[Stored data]
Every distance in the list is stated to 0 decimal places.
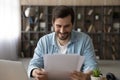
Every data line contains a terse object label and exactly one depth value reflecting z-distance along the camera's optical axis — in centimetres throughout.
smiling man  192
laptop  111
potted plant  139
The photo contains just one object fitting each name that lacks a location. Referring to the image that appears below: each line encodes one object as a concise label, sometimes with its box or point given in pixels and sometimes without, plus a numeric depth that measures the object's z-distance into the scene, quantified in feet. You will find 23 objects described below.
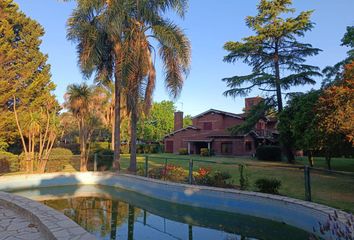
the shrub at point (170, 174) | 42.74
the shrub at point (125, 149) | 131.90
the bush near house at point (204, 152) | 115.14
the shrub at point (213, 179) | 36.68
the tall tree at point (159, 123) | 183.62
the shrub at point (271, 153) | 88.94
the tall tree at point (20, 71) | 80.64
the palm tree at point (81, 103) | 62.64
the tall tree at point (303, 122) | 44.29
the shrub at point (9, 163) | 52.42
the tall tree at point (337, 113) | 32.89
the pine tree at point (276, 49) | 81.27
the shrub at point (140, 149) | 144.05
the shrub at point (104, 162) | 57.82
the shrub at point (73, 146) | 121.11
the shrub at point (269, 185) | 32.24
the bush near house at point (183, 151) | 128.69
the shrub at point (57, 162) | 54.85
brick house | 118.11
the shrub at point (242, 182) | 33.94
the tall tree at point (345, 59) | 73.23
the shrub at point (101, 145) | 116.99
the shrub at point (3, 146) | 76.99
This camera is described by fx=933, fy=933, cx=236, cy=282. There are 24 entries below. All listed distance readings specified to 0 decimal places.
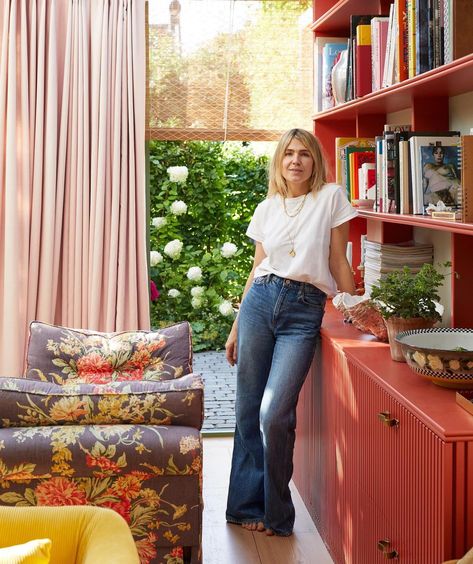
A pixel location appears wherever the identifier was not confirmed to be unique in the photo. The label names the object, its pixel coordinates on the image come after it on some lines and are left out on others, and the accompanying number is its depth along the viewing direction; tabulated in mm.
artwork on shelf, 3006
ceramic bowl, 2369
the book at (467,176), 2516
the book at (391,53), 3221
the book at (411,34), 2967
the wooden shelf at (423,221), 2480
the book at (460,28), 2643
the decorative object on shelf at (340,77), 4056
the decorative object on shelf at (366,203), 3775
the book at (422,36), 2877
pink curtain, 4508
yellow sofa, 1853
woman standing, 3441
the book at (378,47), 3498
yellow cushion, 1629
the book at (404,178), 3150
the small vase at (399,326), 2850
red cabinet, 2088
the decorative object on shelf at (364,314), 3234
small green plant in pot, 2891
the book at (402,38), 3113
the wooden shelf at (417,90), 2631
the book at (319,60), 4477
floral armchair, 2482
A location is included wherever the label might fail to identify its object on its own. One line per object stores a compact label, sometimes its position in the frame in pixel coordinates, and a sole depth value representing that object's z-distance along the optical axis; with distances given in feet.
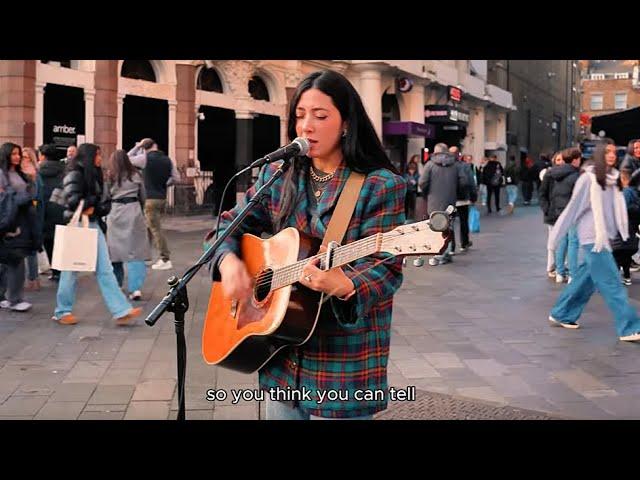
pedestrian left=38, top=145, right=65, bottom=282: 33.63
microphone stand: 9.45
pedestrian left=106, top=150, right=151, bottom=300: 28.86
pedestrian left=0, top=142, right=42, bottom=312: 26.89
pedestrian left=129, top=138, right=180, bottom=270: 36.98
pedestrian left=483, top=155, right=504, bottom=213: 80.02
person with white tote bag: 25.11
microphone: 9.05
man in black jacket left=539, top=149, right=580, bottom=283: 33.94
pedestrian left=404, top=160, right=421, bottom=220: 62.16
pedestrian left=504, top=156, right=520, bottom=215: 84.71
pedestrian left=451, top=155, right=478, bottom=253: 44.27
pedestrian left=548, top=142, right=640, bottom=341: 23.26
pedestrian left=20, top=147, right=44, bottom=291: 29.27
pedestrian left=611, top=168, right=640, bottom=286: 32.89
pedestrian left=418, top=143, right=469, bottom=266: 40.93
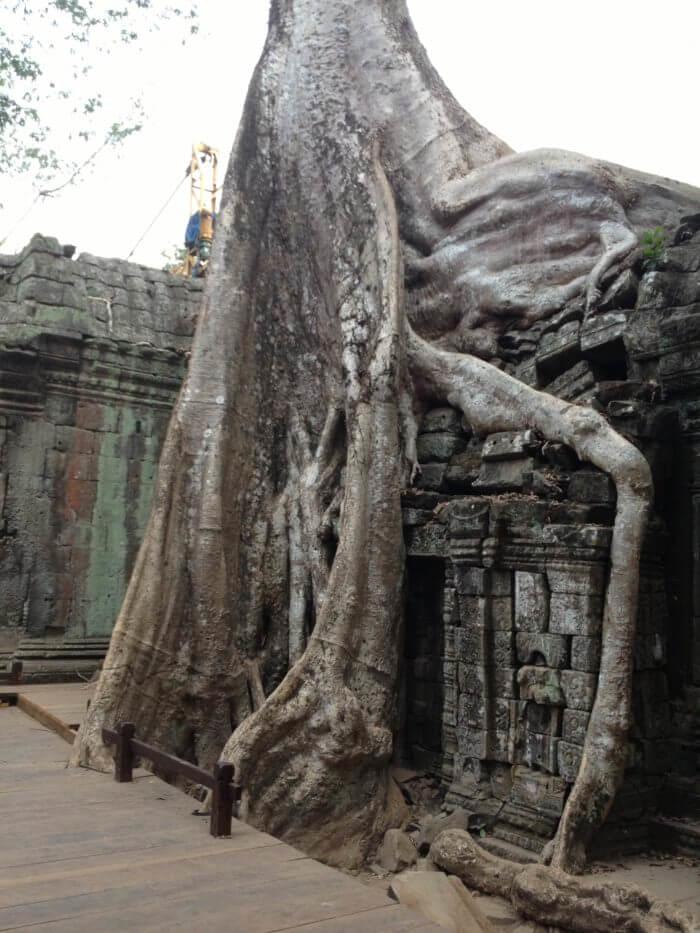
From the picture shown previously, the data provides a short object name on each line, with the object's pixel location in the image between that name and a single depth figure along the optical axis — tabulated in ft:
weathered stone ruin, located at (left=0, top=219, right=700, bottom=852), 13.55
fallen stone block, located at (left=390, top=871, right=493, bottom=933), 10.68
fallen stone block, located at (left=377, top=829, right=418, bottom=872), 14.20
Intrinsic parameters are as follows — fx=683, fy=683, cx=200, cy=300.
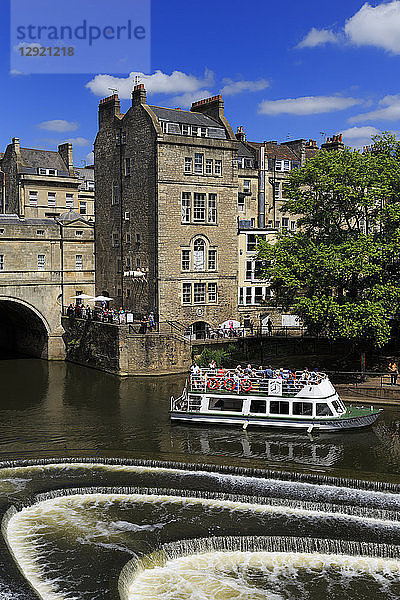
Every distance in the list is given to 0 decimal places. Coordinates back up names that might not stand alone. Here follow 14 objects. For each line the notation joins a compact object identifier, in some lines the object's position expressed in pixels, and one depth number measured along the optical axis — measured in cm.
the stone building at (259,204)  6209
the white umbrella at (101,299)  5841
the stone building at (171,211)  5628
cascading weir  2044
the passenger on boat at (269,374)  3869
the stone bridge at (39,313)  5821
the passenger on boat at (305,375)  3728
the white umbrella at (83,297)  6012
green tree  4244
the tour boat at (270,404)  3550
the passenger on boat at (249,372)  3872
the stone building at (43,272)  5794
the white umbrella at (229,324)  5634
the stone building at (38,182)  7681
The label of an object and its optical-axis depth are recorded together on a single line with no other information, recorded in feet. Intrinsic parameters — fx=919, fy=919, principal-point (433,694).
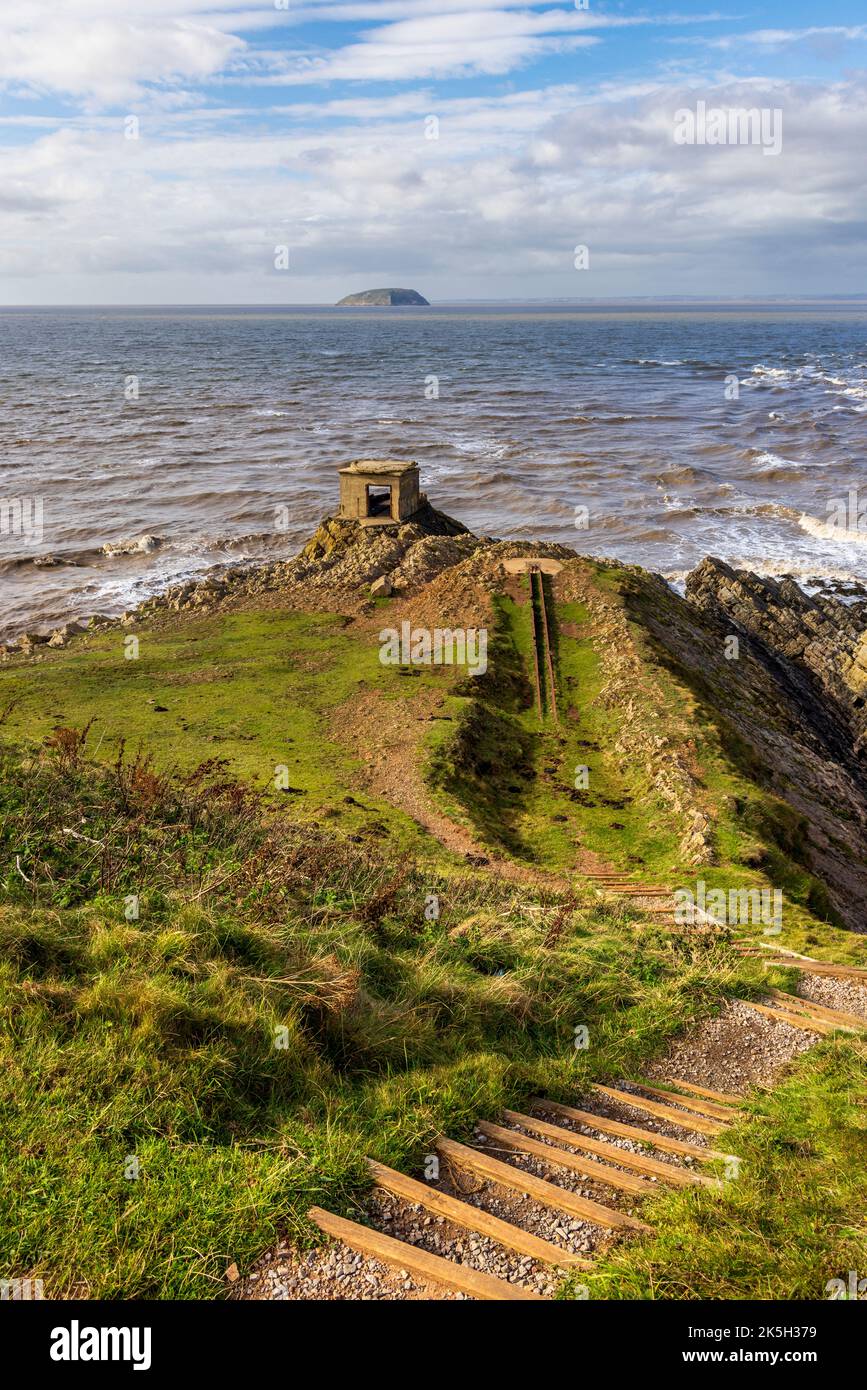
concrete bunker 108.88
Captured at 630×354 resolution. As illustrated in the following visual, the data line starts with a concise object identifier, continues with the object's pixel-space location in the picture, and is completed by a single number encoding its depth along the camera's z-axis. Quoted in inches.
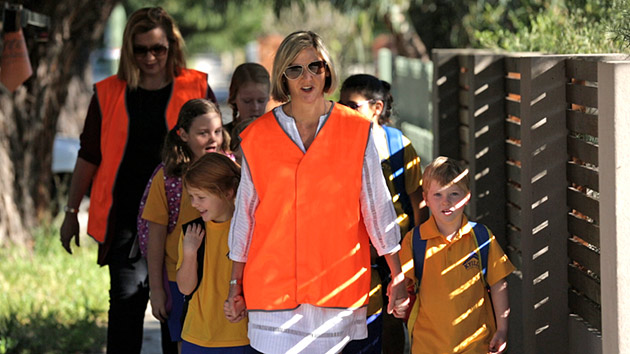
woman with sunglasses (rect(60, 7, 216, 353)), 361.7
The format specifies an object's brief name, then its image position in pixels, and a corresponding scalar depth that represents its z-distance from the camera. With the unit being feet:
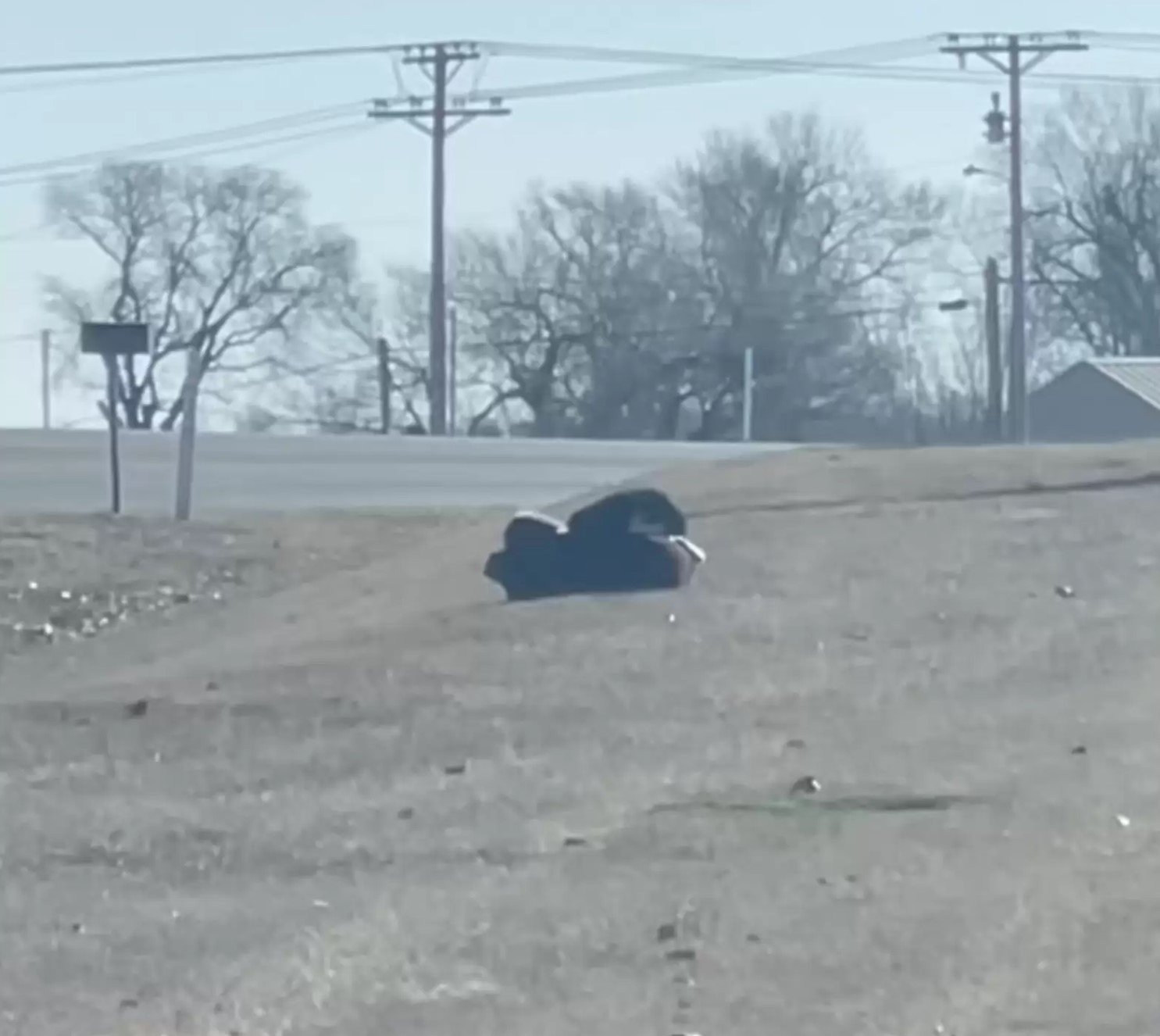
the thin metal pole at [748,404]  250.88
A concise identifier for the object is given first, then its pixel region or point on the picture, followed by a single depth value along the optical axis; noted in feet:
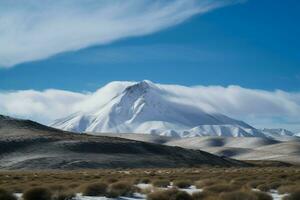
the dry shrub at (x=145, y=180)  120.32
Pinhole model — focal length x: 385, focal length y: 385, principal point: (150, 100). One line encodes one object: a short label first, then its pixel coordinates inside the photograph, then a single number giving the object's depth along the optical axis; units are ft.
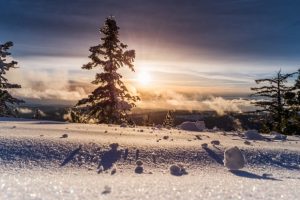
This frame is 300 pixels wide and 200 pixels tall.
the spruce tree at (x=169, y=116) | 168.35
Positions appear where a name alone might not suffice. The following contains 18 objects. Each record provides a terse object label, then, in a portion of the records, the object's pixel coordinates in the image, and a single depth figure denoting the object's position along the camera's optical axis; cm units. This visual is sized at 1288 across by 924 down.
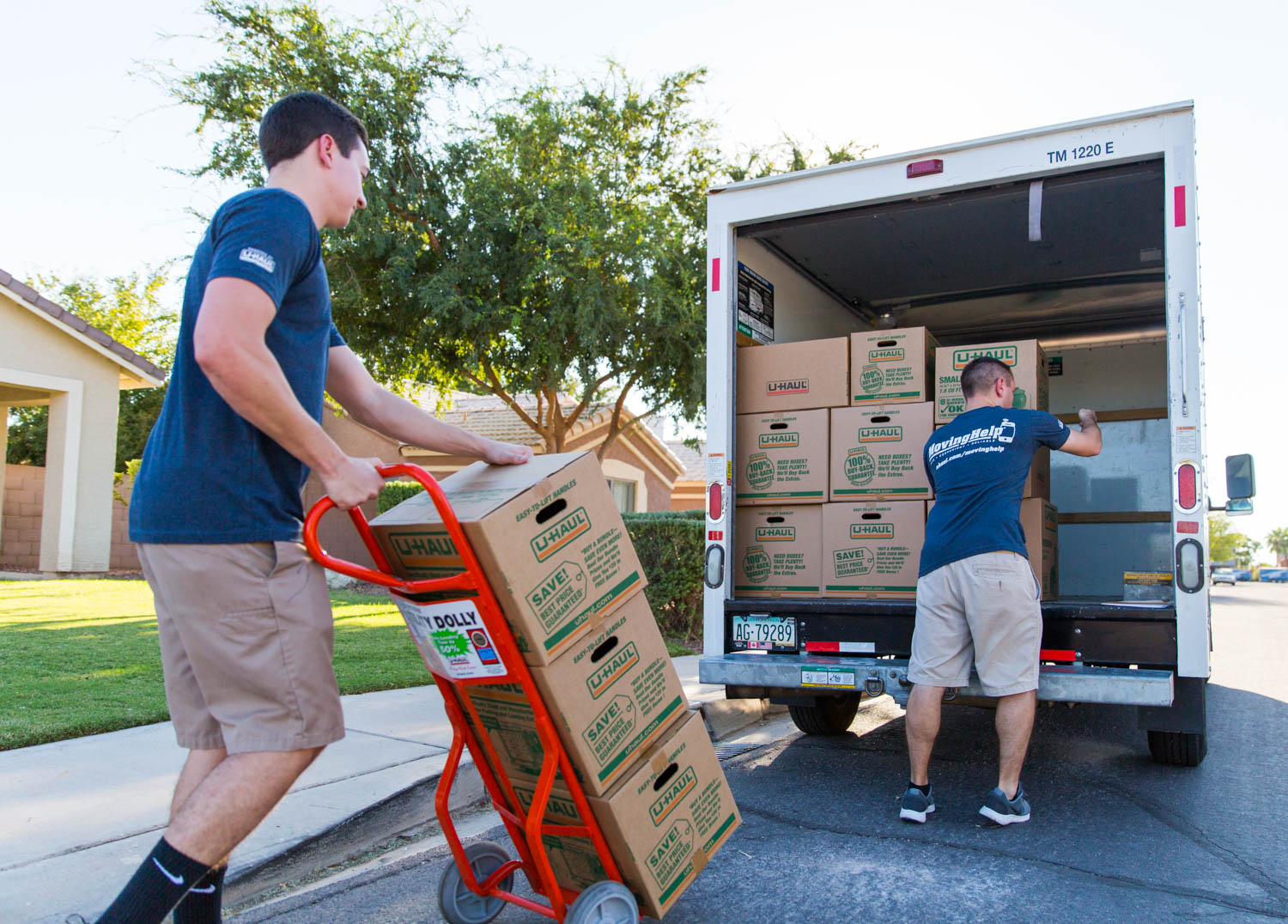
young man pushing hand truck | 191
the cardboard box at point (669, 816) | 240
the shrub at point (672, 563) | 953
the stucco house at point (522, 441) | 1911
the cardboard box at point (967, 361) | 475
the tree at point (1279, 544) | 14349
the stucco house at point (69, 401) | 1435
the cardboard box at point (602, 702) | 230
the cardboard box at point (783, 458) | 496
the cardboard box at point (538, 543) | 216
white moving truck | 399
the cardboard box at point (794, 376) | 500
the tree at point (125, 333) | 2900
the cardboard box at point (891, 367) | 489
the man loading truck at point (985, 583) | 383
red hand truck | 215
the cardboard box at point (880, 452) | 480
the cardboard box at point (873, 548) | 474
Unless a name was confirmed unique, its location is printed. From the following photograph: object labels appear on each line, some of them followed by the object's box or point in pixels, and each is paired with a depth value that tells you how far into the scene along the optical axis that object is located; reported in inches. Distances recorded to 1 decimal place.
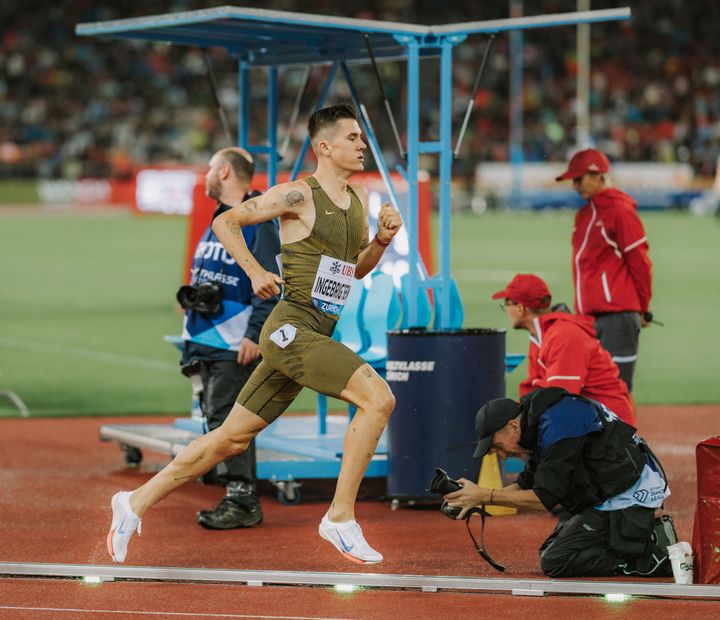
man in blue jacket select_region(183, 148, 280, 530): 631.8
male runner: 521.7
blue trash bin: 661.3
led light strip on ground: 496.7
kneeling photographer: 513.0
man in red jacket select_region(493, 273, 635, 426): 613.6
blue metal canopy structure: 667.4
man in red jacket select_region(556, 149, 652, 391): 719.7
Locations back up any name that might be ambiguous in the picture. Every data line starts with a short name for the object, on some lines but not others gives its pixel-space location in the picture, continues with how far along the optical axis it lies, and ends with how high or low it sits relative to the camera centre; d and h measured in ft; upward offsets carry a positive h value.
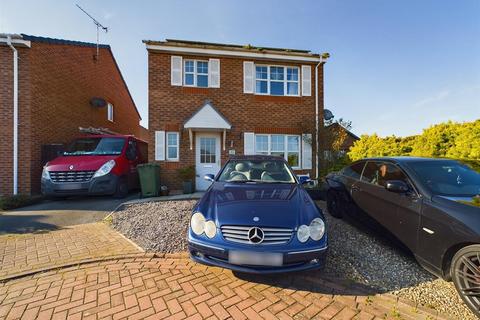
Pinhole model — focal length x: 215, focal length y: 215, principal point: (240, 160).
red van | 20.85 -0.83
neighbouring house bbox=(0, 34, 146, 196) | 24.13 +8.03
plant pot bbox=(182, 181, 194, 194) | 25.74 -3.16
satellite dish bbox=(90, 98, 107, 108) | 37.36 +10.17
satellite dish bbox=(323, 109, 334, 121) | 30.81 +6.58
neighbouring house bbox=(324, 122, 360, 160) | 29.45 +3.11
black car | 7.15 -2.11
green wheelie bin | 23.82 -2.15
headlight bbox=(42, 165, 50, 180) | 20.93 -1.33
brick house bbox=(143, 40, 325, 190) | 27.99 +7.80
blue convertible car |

* **Exercise prompt**
Whenever a line in the records contains the word "focal", copy that line.

* **Response area**
Pinhole model — focal length x: 385, focal length y: 385, principal point: (150, 100). One line encodes one object: a short label first, then its pixel coordinates inside the photograph, then a single number giving the object's depth along the optical axis; units are ft.
Pinhole model — focal length x: 215, focal length y: 215, principal point: (240, 160).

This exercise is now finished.